[SOURCE TEXT]
-- begin --

Street Talk

Kellie Wells

Kellie Wells is the author of a collection of short fiction, Compression Scars, winner of the Flannery O'Connor Award, and two novels, Skin and Fat Girl, Terrestrial. She teaches in the MFA programs at the University of Alabama and Pacific University.

"We're Not in Kansas Anymore": A conversation between Kellie Wells and Catherine Gammon.

09/18/2013

Catherine Gammon is the author of the new novel, Sorrow, from Braddock Avenue Books. Her fiction has appeared in many literary magazines, including Ploughshares, Kenyon Review, Other Voices, and The New England Review. Awarded fellowships from the National Endowment for the Arts, the New York Foundation for the Arts, the Corporation of Yaddo, among others, Catherine is a Soto Zen priest ordained in the lineage of Shunryu Suzuki Roshi by Tenshin Reb Anderson in 2005. She divides her time between Green Gulch Farm Zen Center in California and Brooklyn, New York. www.catherinegammon.wordpress.com

*

Catherine Gammon: Fat Girl, Terrestrial seems to be among many wondrous things a chronicle of evolutions, evolutions of a kind we’re used to in fiction, how a character grows from childhood to womanhood, for example, or how events and actions taken come together to shape a human vocation, a career, but also evolutions of a less familiar kind for fiction to investigate, planetary evolutions of landscape and geology, and most extraordinary in its plurality, evolutions of God. All this leads me into curiosity about the evolution of the book itself, its first germ, or germs, and how they came together to take the shape they finally do, the steps of growth and shifts and evolutionary redirections along the away.

Kellie Wells: Thinking about the various evolutions the book tracks or invents or speculates about allows for a different sense of narrative movement, and so I like that question a lot. Something that has always been a challenge for me in writing a novel is the representation of time. In my mind everything occurs simultaneously, not because I don’t believe in cause and effect, but rather because I believe that relationship to be so intricately complex, everything, life forms, events, relationships, planets provoked into existence by evolving and shifting circumstances, the world forever in motion. I have difficulty making the world sit still for the sake of narrative order and linearity, much as I admire those things.

Here is one of the catalyzing ideas for the novel—I started with a giant woman, a small giant, one that would fit, if she hunched, in the cab of a pickup, one that stumbled about in the (more or less) familiar world. In graduate school, I’d made a study of the figure of the female grotesque in literature (which I defined for myself as any female character who posed a significant challenge to a narrow and traditional notion of the feminine ideal), and I came up with a kind of taxonomy of types that was determined by the degree to which the character was discomfited by her grotesque status, so the types of female grotesques I identified were desolate, ambivalent, and celebratory. I wanted Wallis to be mostly desolate, to feel her size was a burden and inconvenience to the world. And I was thinking of her as an allegory for the plight of God, whom I thought of, as a child, as a substance that must have felt a little abject about being the largest, most powerful and ubiquitous creature in the universe. I liked stories about mice and the idea of God, especially a God that chose not to end suffering, made me feel such pity.

-- end --

[RECORDED DATA]
-- begin --

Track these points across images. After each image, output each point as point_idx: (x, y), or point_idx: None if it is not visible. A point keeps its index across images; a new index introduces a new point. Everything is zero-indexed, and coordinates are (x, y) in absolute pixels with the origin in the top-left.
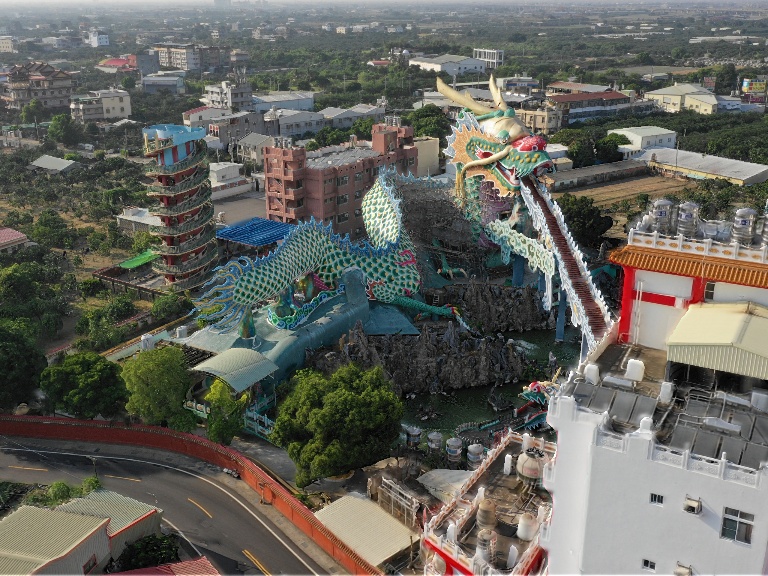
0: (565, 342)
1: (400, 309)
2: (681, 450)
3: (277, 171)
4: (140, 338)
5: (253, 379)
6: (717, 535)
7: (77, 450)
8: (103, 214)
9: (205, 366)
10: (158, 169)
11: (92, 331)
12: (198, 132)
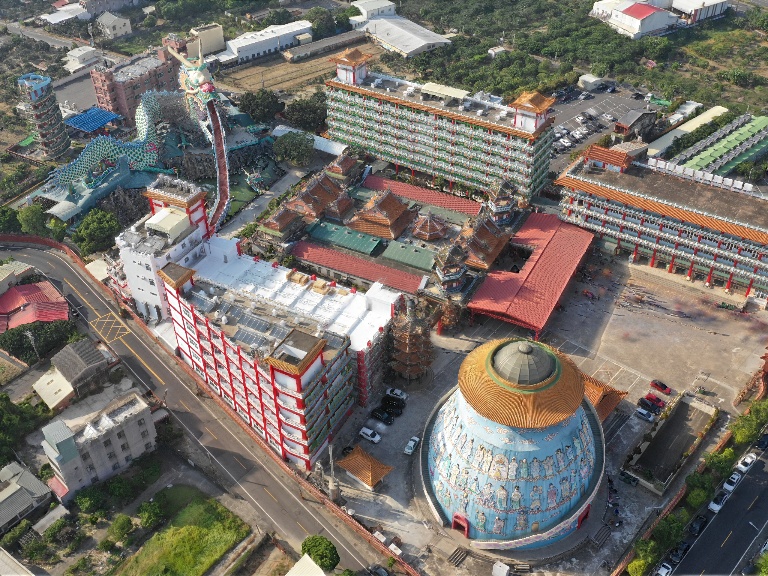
0: None
1: (149, 172)
2: (138, 251)
3: (99, 84)
4: (31, 189)
5: (71, 215)
6: (146, 269)
7: (6, 245)
8: (9, 98)
9: (51, 211)
10: (28, 101)
11: (7, 190)
12: (46, 82)
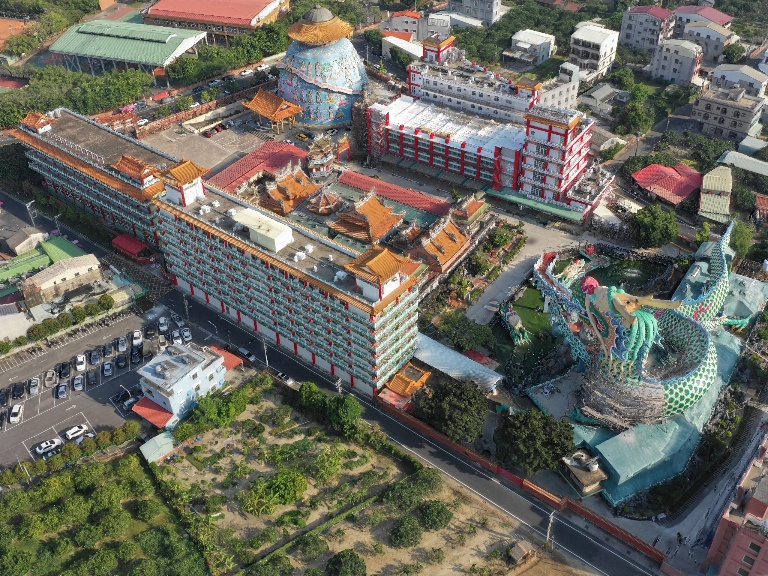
0: (552, 335)
1: None
2: None
3: None
4: None
5: None
6: None
7: None
8: None
9: None
10: None
11: None
12: None
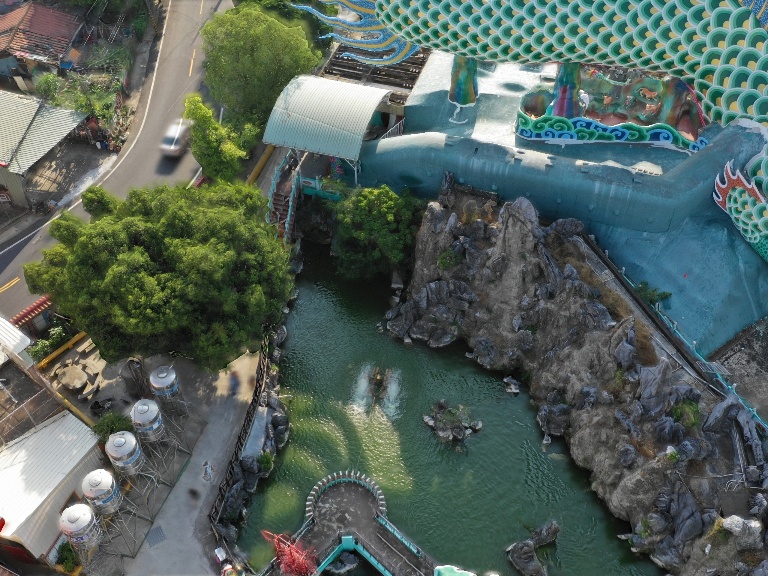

-- end --

[REQUIRED WORK]
a) Decide whether each statement below agrees with the interview, answering yes or no and quoting the deciding words of the interview: (i) Kellie Wells teaches in MFA programs at the University of Alabama and Pacific University; (ii) Catherine Gammon was ordained as a Soto Zen priest in 2010; (iii) Wells wanted the character Wallis to be mostly celebratory.
b) Using the interview, answer these questions:
(i) Which award did the collection Compression Scars win?
(ii) Which publisher issued the novel Sorrow?
(iii) What three types of female grotesques did Wells identify in graduate school?

[EXERCISE RESULTS]
a)
(i) Yes: "She teaches in the MFA programs at the University of Alabama and Pacific University."
(ii) No: "ordained in the lineage of Shunryu Suzuki Roshi by Tenshin Reb Anderson in 2005"
(iii) No: "I wanted Wallis to be mostly desolate"

b)
(i) The Flannery O'Connor Award
(ii) Braddock Avenue Books
(iii) Desolate, ambivalent, and celebratory